Regressor

Problem Statement

Develop Regressor optimal ML model to predict car sale prices. The provided dataset is form kaggle and contains information on 426K cars to ensure speed of processing. The goal is to understand what factors make a car more or less expensive for client such as a used car dealership who would like to know what consumers value in a used car.

Analysis Processing Summary

There are 426880 unique records of cars.
Descriptors variables like VIN, drive, type, size, paint color, condition & cylinders seems have 30% or less data. These variables do not change much for a car as well and hence have been excluded these from the analysis.
Amongst numeric columns (odometer, price, , year), no fetures are highly correlated to price. Hence, no features are removed.
Removed "ID, VIN, model" variables which have high cardinality.
There are 2 unique numeric columns in the dataset.
Eight categorical variables - 'region', 'manufacturer', 'fuel', 'title_status', 'transmission', 'type', 'state'
"Year' is an ordinal feature
I created a column transformer to a) standardize / scale the number values from 0 to 1 and b) One hot encoded the categorical columns. Left with a transformed dataframe with 532 features.
Since 532 columns after onehot encoding and its are taking long time for processing, I dropped columns of states where price is less than the mean price of all cars -> resulting in dataframe with 132 features/columns

** Data Obeservations

Price seems to be in increasing trend post year - 2000
States - California followed by Oregon and Delaware has highest prices
Manufactures - Toyota, Chevolet and Meercedes-benz has highest sale prices

Modeling

I implemented two models: 1. Simple Linear Regression: Fine tuned the model using gridsearch cross validtaion to find optimal parameters: copy_X & fit_intercept

Lasso Regressor: Fine tuned the lasso model using gridsearch cross validation to find optimal parameters: alpha & max_iter (max iterations)

Modeling Results

1. Linear Regression Model 1 Result Summary:

Train mean squared error score is 1.330 Test mean squared error score is 0.0026 Mean Test Score of best estimator model is -1109.4

Given that we can say that model fits and predicts the data well wth low variance. Cross validation picked the best with model with 'copy_X' = True & 'fit_intercept' = False

Lasso Regression Model 2 Result Summary:

Train mean absolute score is 1.3333 Test mean absolute score is 0.00005087 Given that we can say that lasso model overfits the test data wth low variance. However, cross validation did not help here in arriving at the better model.

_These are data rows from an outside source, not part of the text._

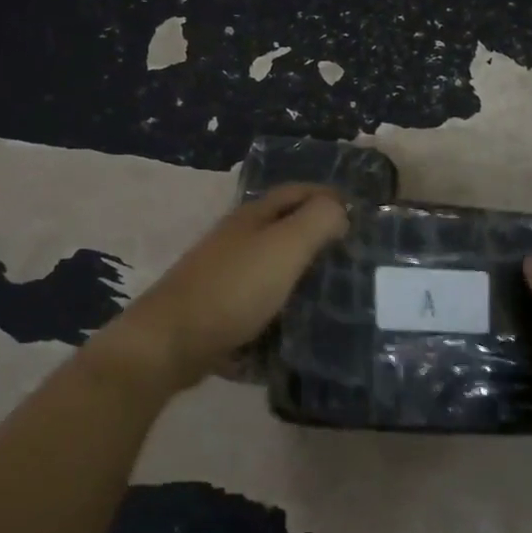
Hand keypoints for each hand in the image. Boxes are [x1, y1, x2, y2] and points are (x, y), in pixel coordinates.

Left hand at [93, 184, 348, 393]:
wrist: (171, 341)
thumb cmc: (234, 288)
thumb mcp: (284, 247)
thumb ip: (317, 221)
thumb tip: (339, 210)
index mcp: (254, 216)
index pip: (298, 191)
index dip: (328, 196)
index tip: (360, 216)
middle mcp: (237, 237)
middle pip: (284, 227)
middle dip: (317, 236)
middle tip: (352, 257)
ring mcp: (224, 273)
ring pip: (272, 266)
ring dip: (300, 274)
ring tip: (333, 294)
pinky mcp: (218, 308)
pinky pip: (259, 301)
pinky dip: (280, 307)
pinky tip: (297, 326)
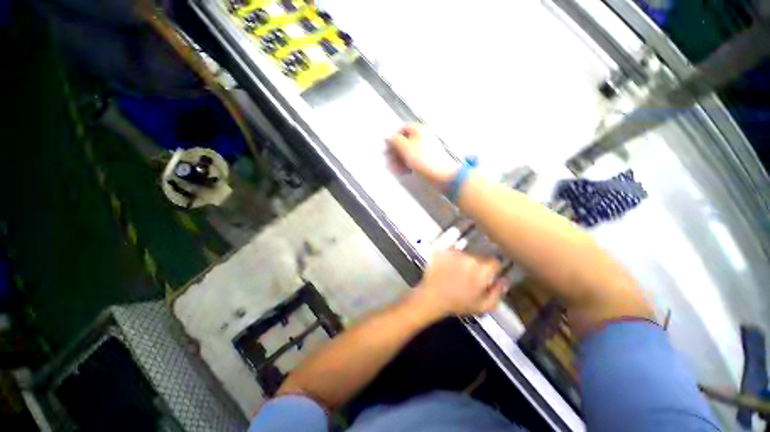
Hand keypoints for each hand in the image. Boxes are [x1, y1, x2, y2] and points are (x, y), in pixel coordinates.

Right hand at [387, 123, 460, 188]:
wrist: (441, 175)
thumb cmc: (423, 160)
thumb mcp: (405, 148)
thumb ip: (395, 140)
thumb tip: (390, 137)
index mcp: (419, 130)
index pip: (402, 128)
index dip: (394, 137)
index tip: (388, 147)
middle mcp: (423, 137)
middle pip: (405, 141)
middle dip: (396, 151)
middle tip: (390, 160)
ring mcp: (426, 149)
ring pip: (409, 151)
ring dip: (400, 159)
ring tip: (396, 169)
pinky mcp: (427, 159)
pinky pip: (414, 159)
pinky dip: (407, 164)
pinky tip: (404, 171)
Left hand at [411, 249, 505, 318]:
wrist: (432, 297)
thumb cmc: (457, 304)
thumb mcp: (483, 306)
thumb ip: (498, 293)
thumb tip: (503, 280)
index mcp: (483, 270)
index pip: (495, 262)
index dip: (491, 269)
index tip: (487, 274)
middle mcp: (470, 257)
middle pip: (479, 257)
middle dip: (476, 265)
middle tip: (468, 276)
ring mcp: (455, 252)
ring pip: (464, 253)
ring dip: (462, 260)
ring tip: (455, 272)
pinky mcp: (443, 250)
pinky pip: (450, 251)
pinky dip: (450, 257)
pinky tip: (447, 267)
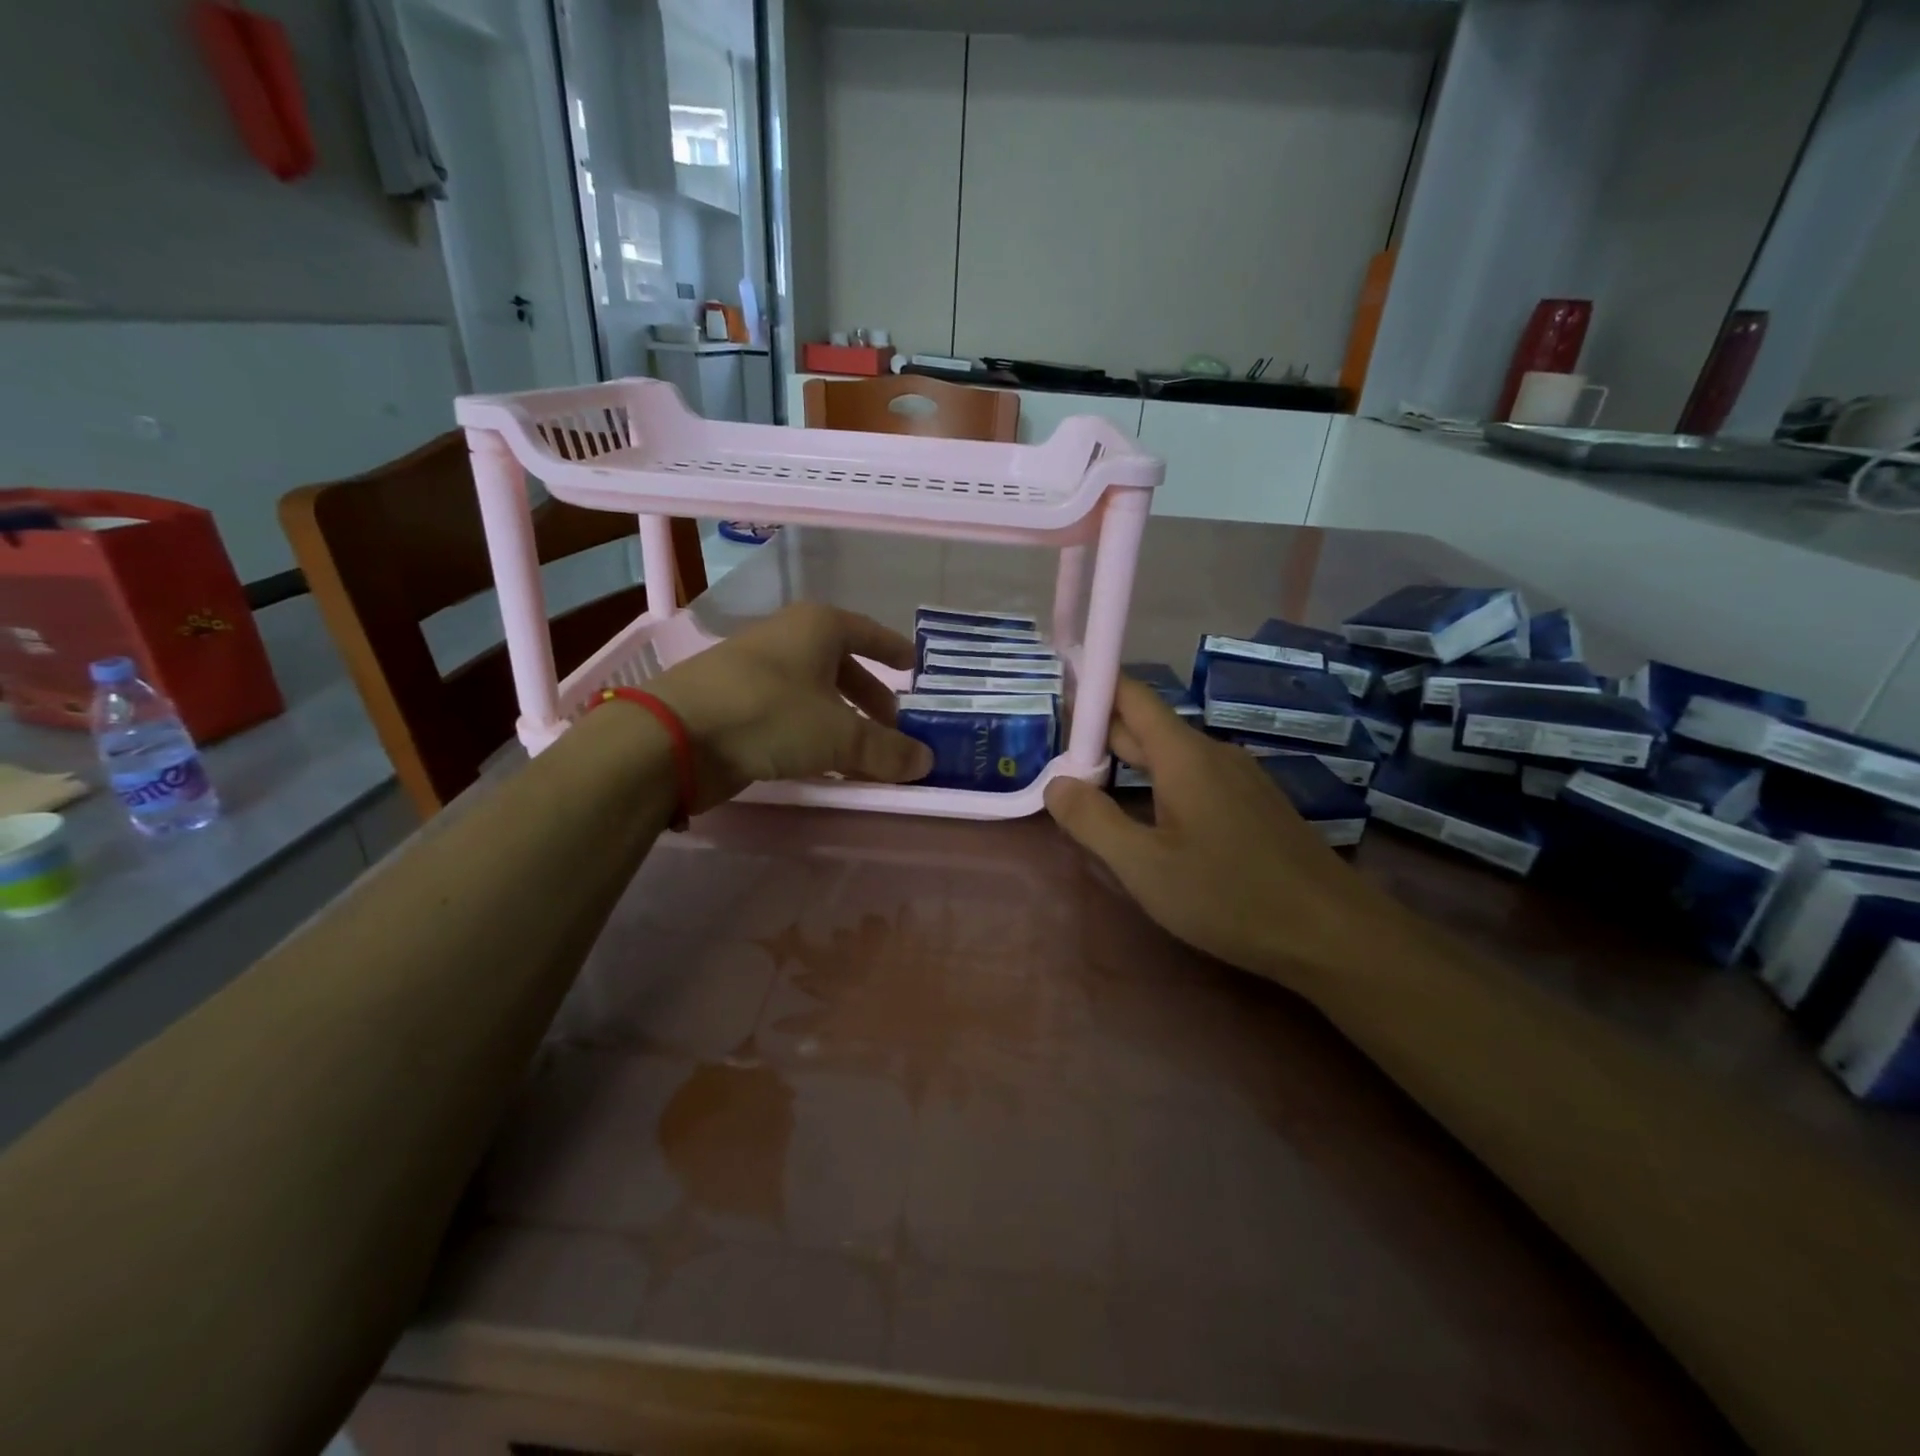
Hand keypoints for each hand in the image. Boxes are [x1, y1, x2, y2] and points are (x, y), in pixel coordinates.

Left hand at [645, 602, 933, 810]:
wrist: (674, 735)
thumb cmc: (770, 714)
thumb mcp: (840, 735)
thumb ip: (886, 749)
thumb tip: (927, 762)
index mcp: (817, 627)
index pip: (868, 632)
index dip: (893, 649)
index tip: (914, 666)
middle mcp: (788, 640)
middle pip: (842, 666)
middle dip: (870, 696)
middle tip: (894, 724)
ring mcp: (757, 671)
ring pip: (815, 694)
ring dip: (842, 721)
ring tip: (865, 752)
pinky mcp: (736, 704)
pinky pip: (790, 715)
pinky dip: (813, 734)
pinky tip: (823, 762)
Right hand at [1043, 677, 1412, 991]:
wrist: (1332, 933)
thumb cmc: (1228, 896)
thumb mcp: (1144, 865)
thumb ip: (1092, 821)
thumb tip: (1056, 783)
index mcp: (1184, 755)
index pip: (1131, 695)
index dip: (1093, 686)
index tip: (1056, 688)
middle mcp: (1213, 754)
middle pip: (1147, 727)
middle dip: (1100, 734)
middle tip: (1054, 752)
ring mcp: (1239, 779)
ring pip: (1171, 756)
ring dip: (1128, 763)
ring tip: (1090, 784)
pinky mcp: (1253, 805)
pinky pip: (1193, 778)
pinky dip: (1158, 784)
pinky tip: (1147, 816)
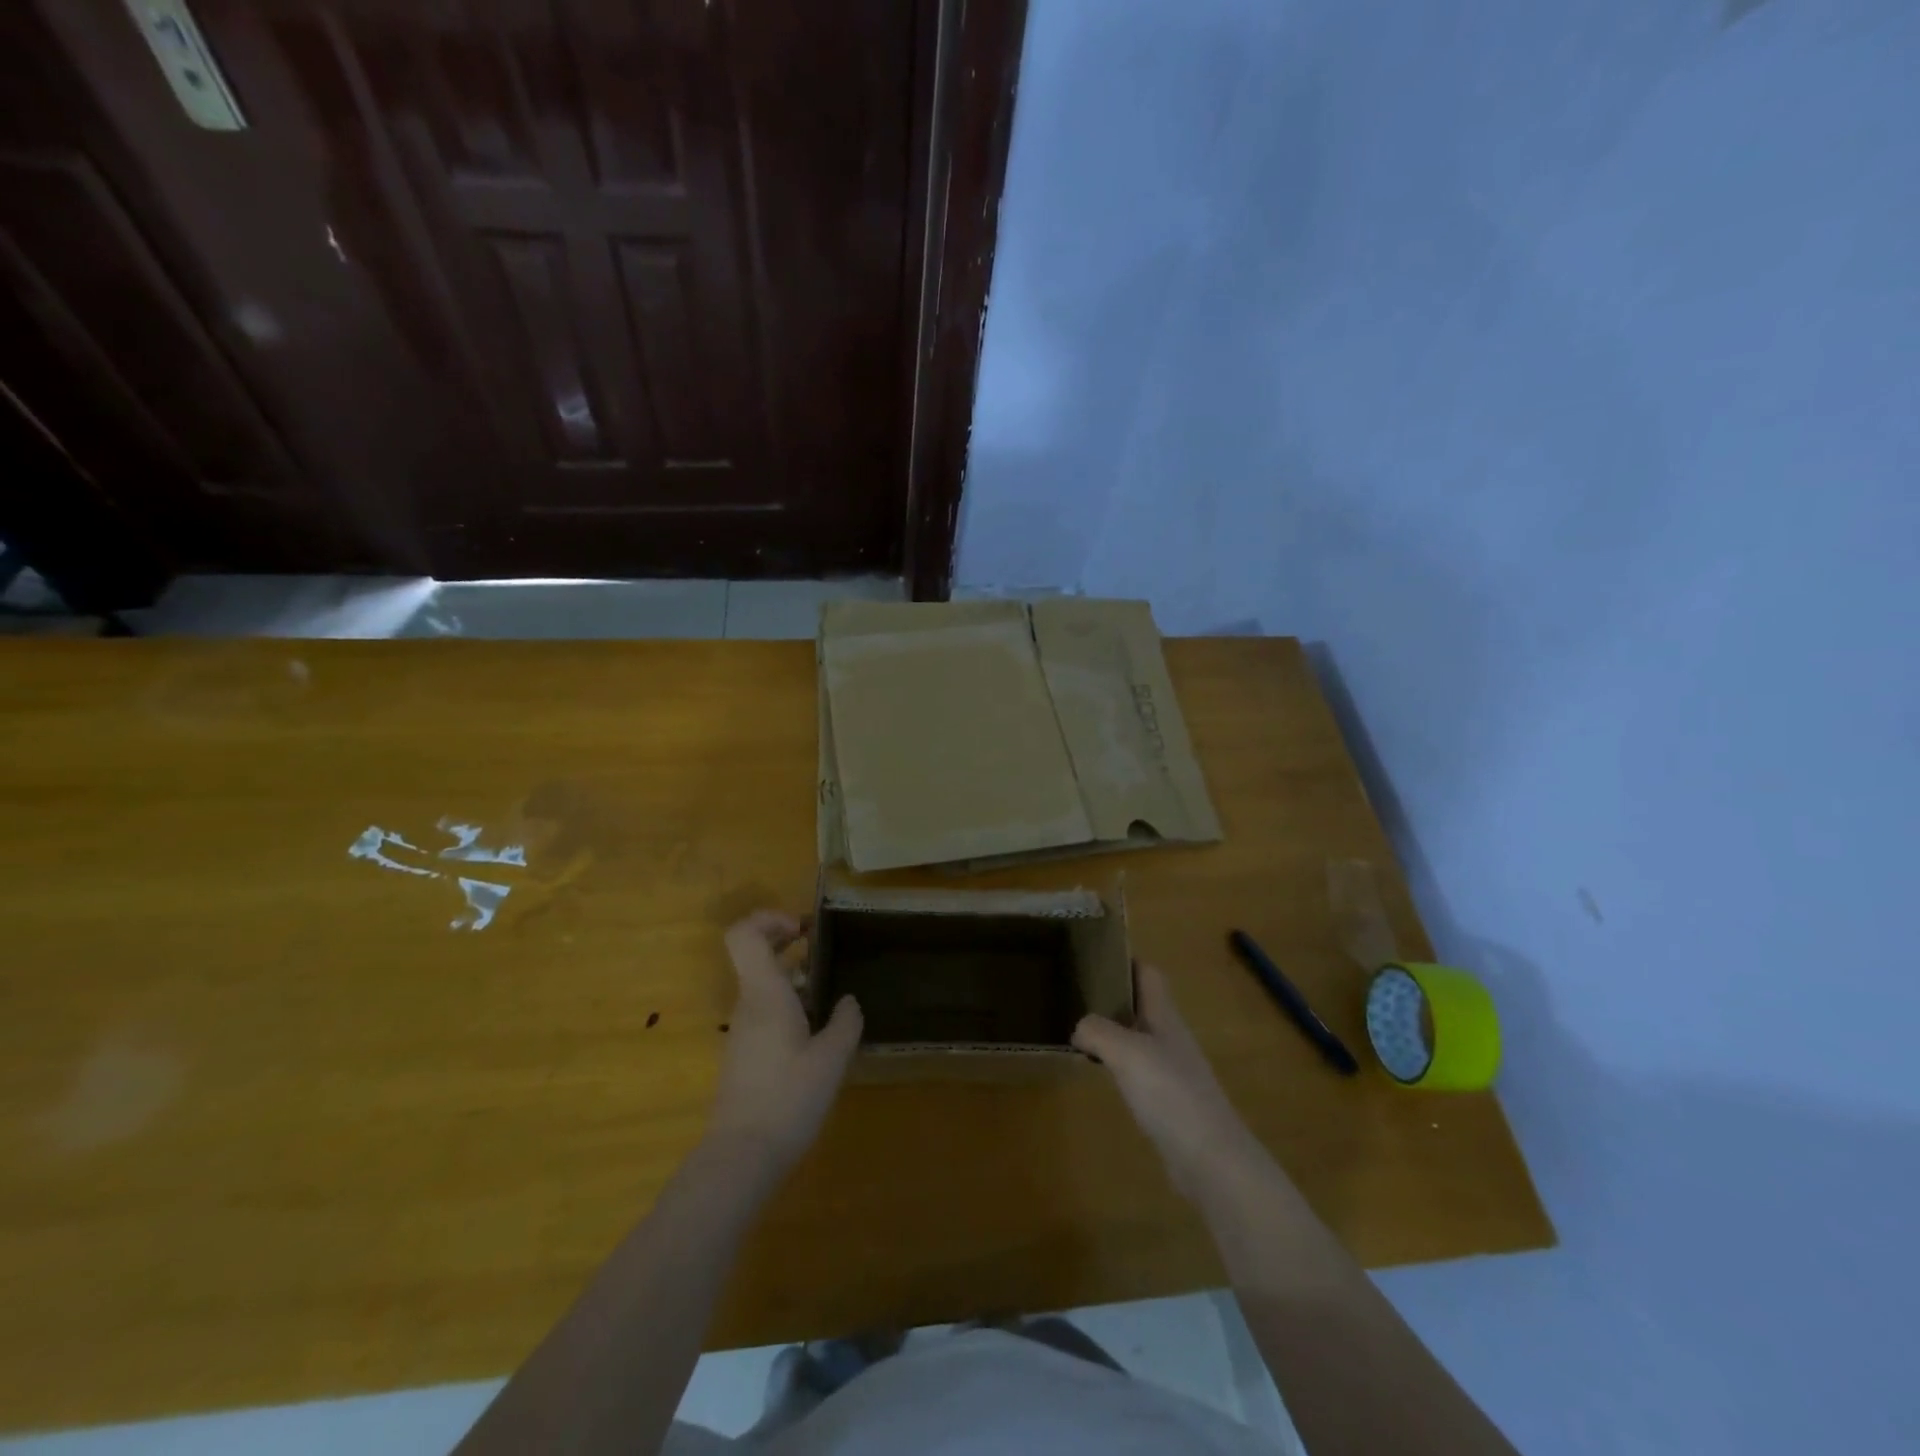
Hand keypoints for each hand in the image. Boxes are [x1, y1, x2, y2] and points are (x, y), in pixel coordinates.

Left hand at [707, 911, 862, 1176]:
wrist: (742, 1157)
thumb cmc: (788, 1099)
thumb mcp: (832, 1059)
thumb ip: (846, 1022)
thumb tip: (849, 1001)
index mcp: (765, 994)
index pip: (744, 935)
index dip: (769, 919)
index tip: (803, 930)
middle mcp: (748, 1004)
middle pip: (755, 954)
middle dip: (786, 942)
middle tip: (821, 949)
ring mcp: (743, 1030)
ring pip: (763, 984)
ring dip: (792, 977)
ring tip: (829, 993)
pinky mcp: (745, 1053)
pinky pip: (764, 1010)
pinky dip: (788, 1004)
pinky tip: (816, 1030)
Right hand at [1073, 962, 1275, 1206]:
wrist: (1211, 1159)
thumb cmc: (1170, 1093)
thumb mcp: (1126, 1052)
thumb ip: (1097, 1031)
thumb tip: (1078, 1026)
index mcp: (1164, 1016)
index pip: (1148, 974)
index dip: (1125, 961)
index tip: (1093, 956)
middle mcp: (1170, 1037)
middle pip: (1142, 1004)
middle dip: (1113, 995)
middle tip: (1075, 993)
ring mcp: (1172, 1070)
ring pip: (1139, 1037)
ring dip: (1114, 1030)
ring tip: (1080, 1029)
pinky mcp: (1169, 1101)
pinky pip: (1140, 1069)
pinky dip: (1119, 1064)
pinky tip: (1101, 1073)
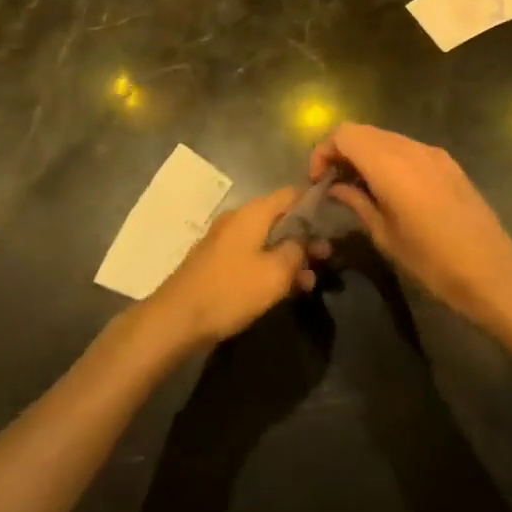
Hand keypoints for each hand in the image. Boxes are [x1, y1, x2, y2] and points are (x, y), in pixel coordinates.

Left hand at [146, 188, 327, 347]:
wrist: (177, 317)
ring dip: (289, 256)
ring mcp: (225, 238)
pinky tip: (283, 290)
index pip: (291, 193)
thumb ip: (297, 250)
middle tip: (325, 259)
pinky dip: (270, 265)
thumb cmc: (231, 290)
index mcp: (254, 212)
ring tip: (308, 283)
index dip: (315, 204)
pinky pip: (252, 254)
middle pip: (280, 217)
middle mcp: (239, 217)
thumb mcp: (275, 273)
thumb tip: (305, 239)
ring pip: (267, 239)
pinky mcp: (217, 260)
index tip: (334, 221)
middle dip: (305, 237)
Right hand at [310, 124, 511, 321]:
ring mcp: (432, 152)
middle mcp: (410, 149)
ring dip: (366, 154)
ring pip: (386, 138)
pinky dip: (389, 158)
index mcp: (389, 165)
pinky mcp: (447, 162)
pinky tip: (391, 189)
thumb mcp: (386, 237)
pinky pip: (408, 148)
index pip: (344, 134)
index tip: (319, 181)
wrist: (492, 270)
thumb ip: (358, 203)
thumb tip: (337, 188)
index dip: (324, 151)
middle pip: (363, 132)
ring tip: (360, 188)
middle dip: (343, 151)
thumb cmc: (433, 261)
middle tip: (334, 184)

Applied Permutation importance to explain feature predictability score towards price

Model Recommendations to Customer (Findings)

Customers are highly likely to buy high price cars n California.
When the car is automatic, the price is selling for high prices. However, car transmission being manual or other, also yield high sales but lower by 4 times than automatic transmission cars.
Further, amonsgt the fuel types, gas fuelled cars predict high sale price of the cars.
Other state that predict high sale prices are oregan
Customers are highly likely to buy high price for sedan cars.